Al estar sometidas a estas tensiones, las proteínas logran plegarse otra vez hasta sus formas nativas. ¿Cómo se demuestra esto? En el caso de la clara de huevo, los investigadores comprobaron que la actividad enzimática de la lisozima (nula en la clara desnaturalizada) se recuperaba más de un 80% con respecto a la clara original, tras solo 5 minutos de tratamiento a 5000 rpm en urea 1M. Por supuesto, la cosa no se quedó en la simple anécdota y en el mismo trabajo los investigadores demostraron que el procedimiento podía aplicarse a otras proteínas, de orígenes distintos, e incluso hasta tres veces mayores que la lisozima. Podríamos pensar que el replegamiento de las proteínas no debería ser una cosa difícil, habida cuenta que ellas solitas se pliegan cuando son sintetizadas. De alguna manera, la estructura primaria “sabe” como debe plegarse tridimensionalmente (lo que se conoce como dogma de Anfinsen). Sin embargo, las cosas no son tan sencillas. En ocasiones, las proteínas “se equivocan” al plegarse, lo cual puede tener dramáticas consecuencias. Un caso bien conocido es el de los priones, que dan lugar a la enfermedad de Creutzfeldt-Jakob, muy relacionada con el “mal de las vacas locas”. También se ha señalado a otras proteínas, los beta-amiloides, como responsables de la enfermedad de Alzheimer cuando se acumulan en placas por estar incorrectamente plegados. De hecho, existen unas proteínas, conocidas como chaperonas (carabinas, diríamos en España), cuya misión es evitar que las proteínas recién sintetizadas en las células interaccionen entre sí antes de que tengan tiempo de plegarse correctamente. Sí, proteína puedes salir del ribosoma a pasear, pero solo si te acompaña tu tía chaperona… algo pasado de moda, quizá, pero efectivo.

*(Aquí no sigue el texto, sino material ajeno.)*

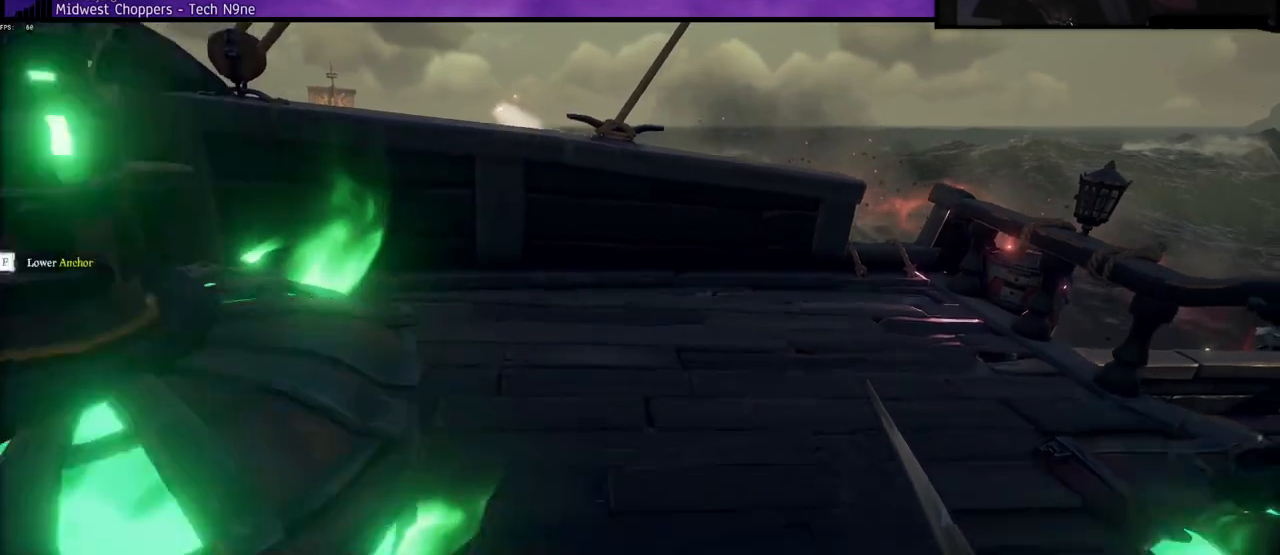
{"keys": [], "events": [[217, "s", "up"], [500, "a", "up"]]}
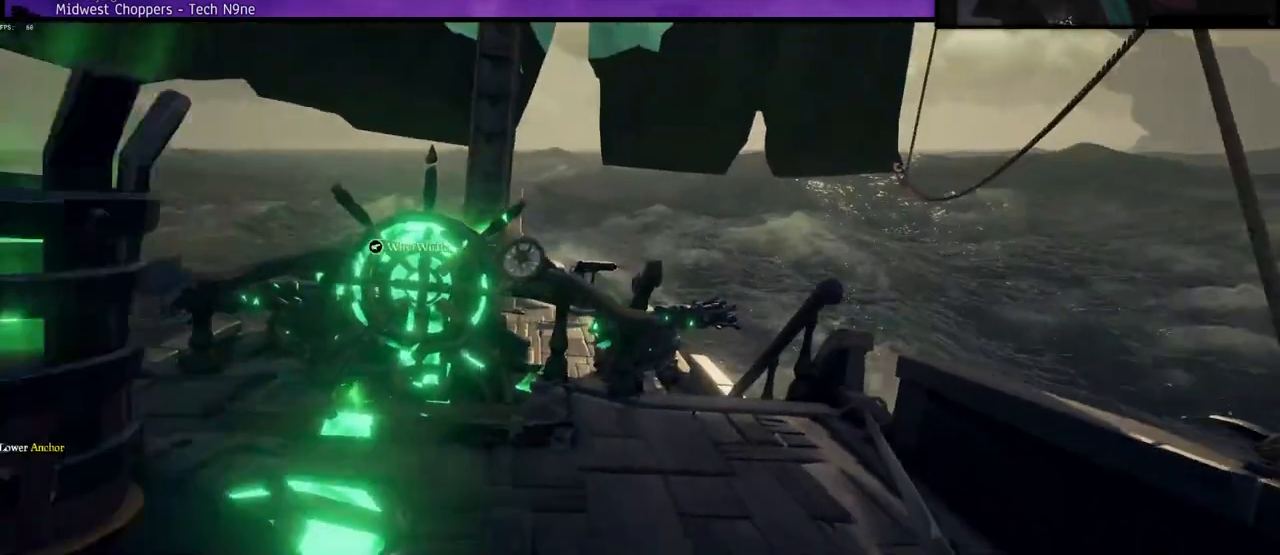
{"keys": [], "events": [[117, "s", "down"], [317, "s", "up"], [383, "d", "down"], [467, "d", "up"]]}
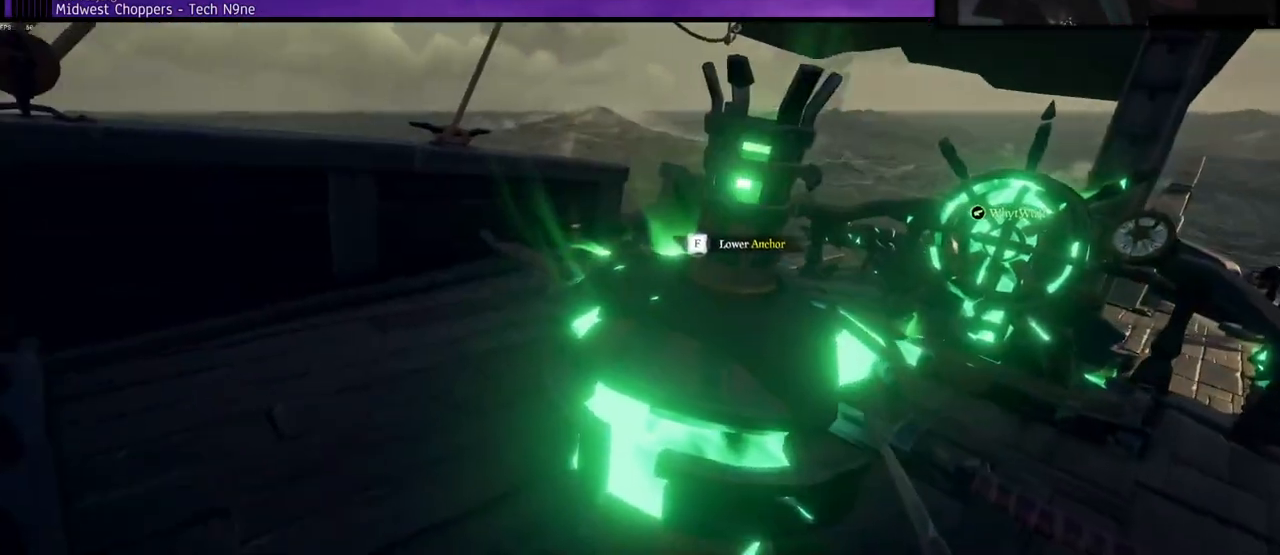
{"keys": [], "events": []}
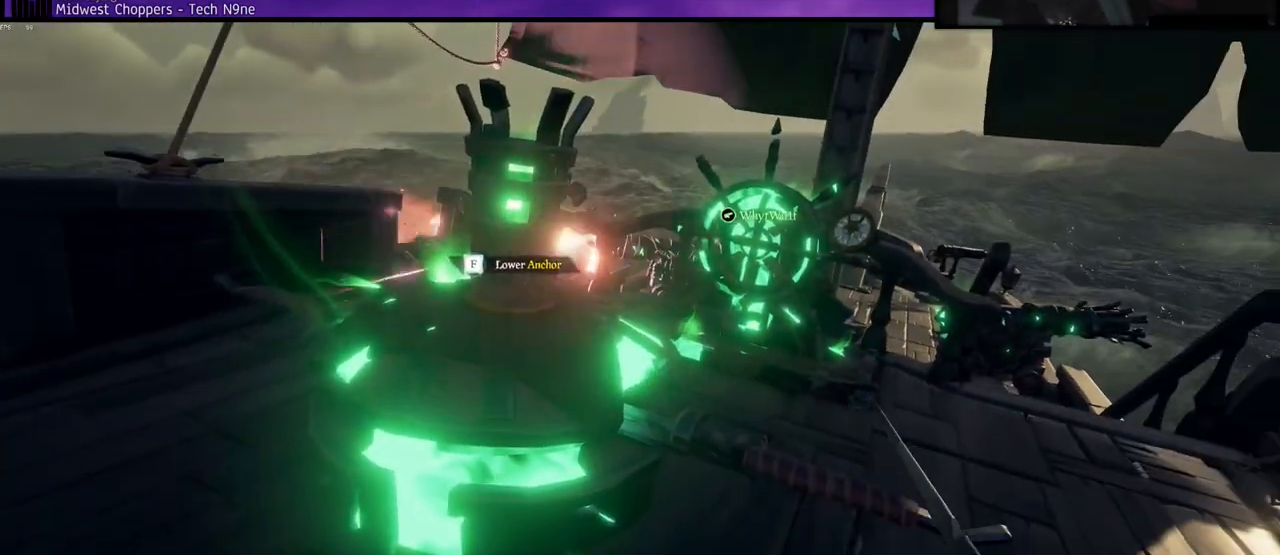
{"keys": [], "events": []}
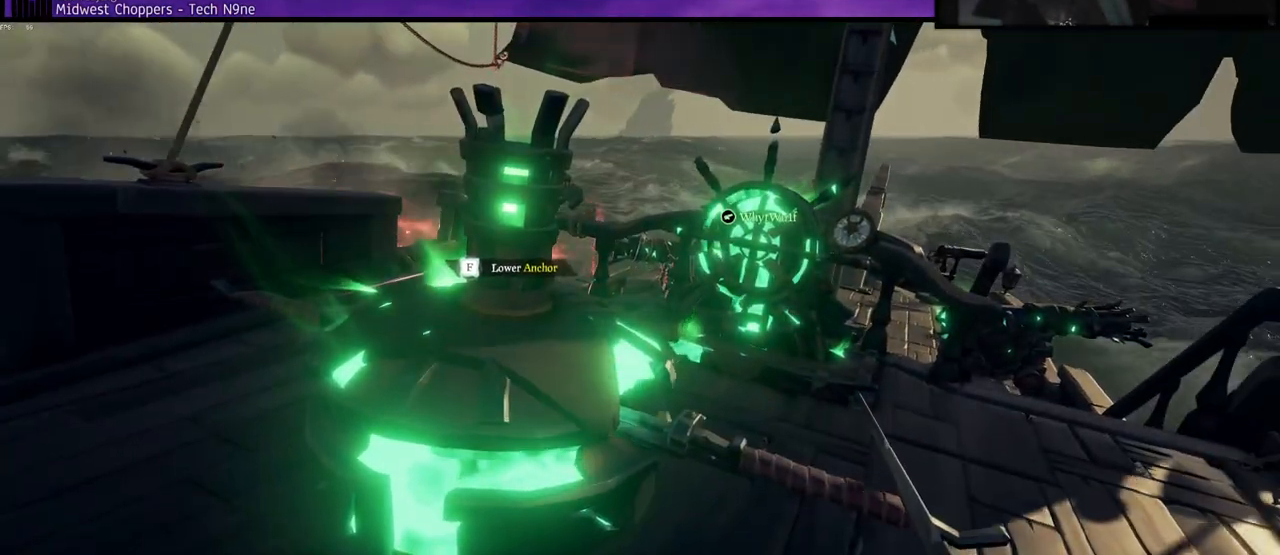
{"keys": [], "events": []}
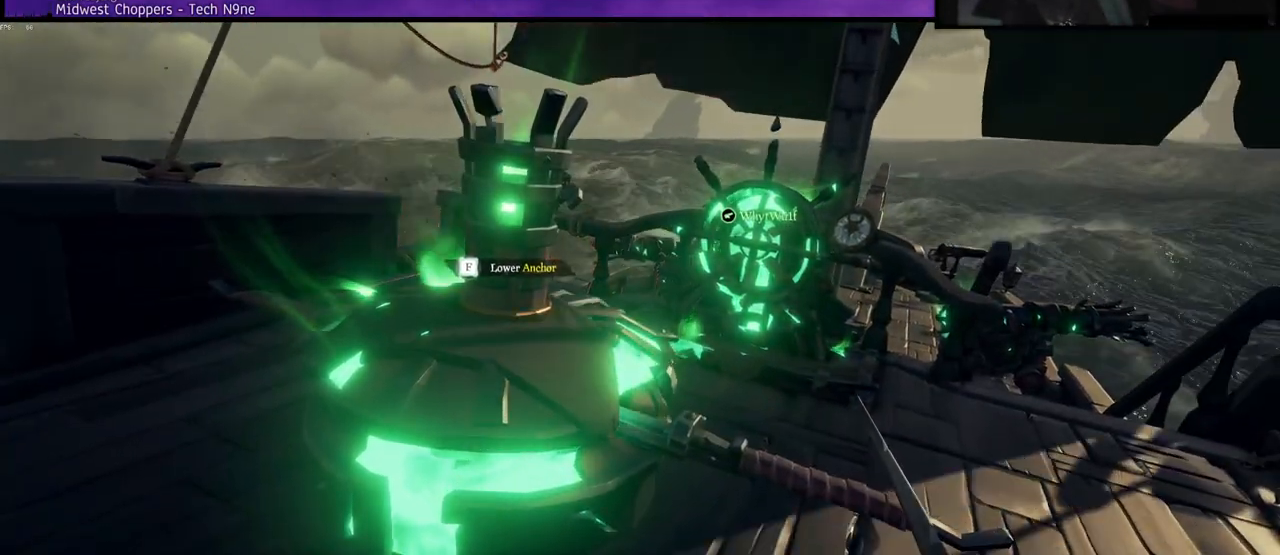
{"keys": ["f"], "events": [[450, "f", "down"]]}
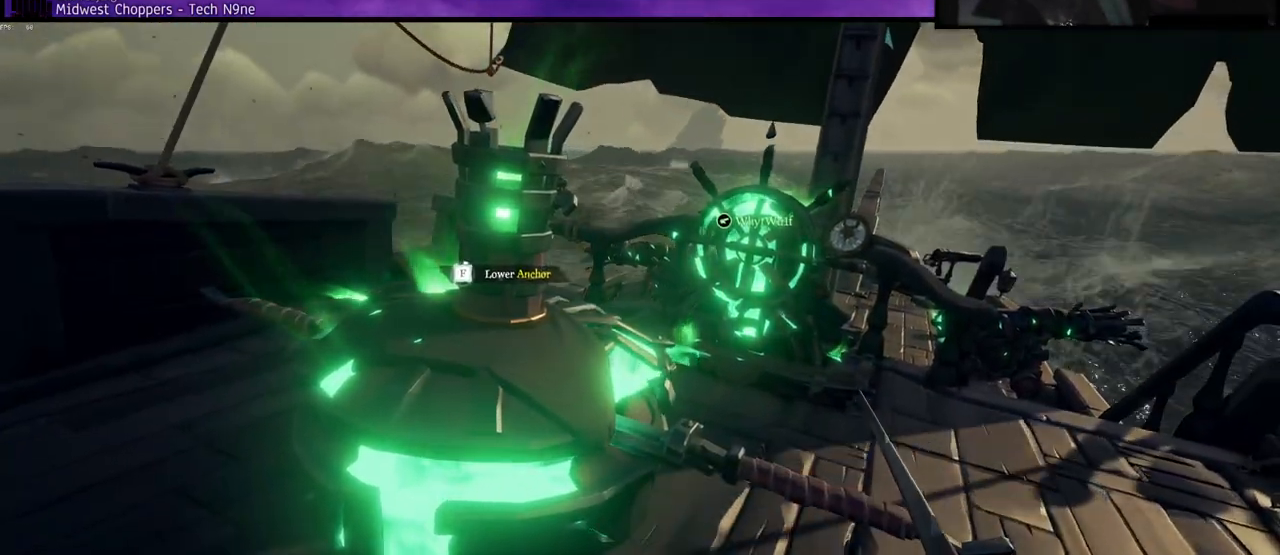
{"keys": ["f"], "events": []}
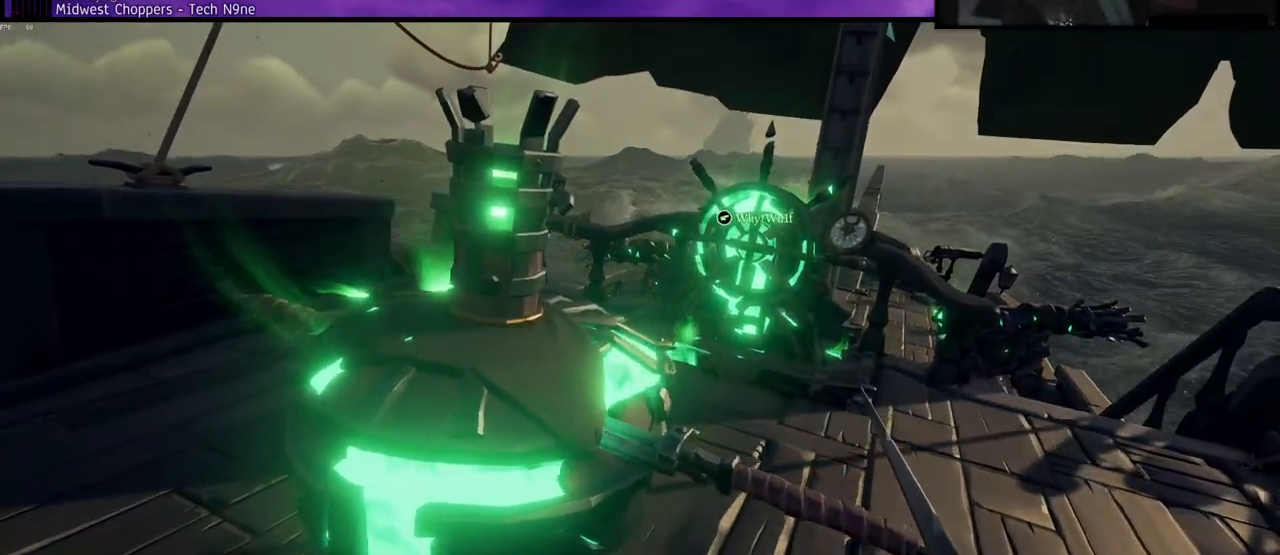
{"keys": ["w"], "events": [[200, "f", "up"], [383, "w", "down"]]}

Estructura de una chaperona bacteriana. El hueco central es capaz de acomodar la proteina huésped.

Estructura de una chaperona bacteriana. El hueco central es capaz de acomodar la proteina huésped.

Precisamente, por ahí van los tiros de la importancia del descubrimiento que hemos comentado hoy. Obviamente, los investigadores no iban detrás de demostrar que se puede descocer un huevo (cosa que, por cierto, en ningún momento hacen, porque solo se ocupan de la clara), sino de que se pueden replegar proteínas defectuosas hasta su forma funcional. Esto es tremendamente importante para la industria de las proteínas recombinantes sobreexpresadas, normalmente en bacterias o levaduras (sí, estamos hablando de transgénicos, amigos), que tienen aplicaciones industriales, farmacéuticas, medioambientales y agrícolas, y que, en palabras de los autores del trabajo, representan un mercado de más de 160.000.000.000 US$ anuales. Al sobreexpresar proteínas de gran tamaño, a menudo se producen agregados inactivos. La recuperación del correcto plegamiento de estas proteínas mediante un procedimiento rápido y sencillo como el descrito en este trabajo, puede transformar la producción industrial de proteínas, haciéndolas más baratas y facilitando el desarrollo de nuevos tratamientos para enfermedades, como por ejemplo, la producción masiva de anticuerpos funcionales contra células cancerosas, expresándolos en bacterias. Y todo por aprender a descocer un huevo…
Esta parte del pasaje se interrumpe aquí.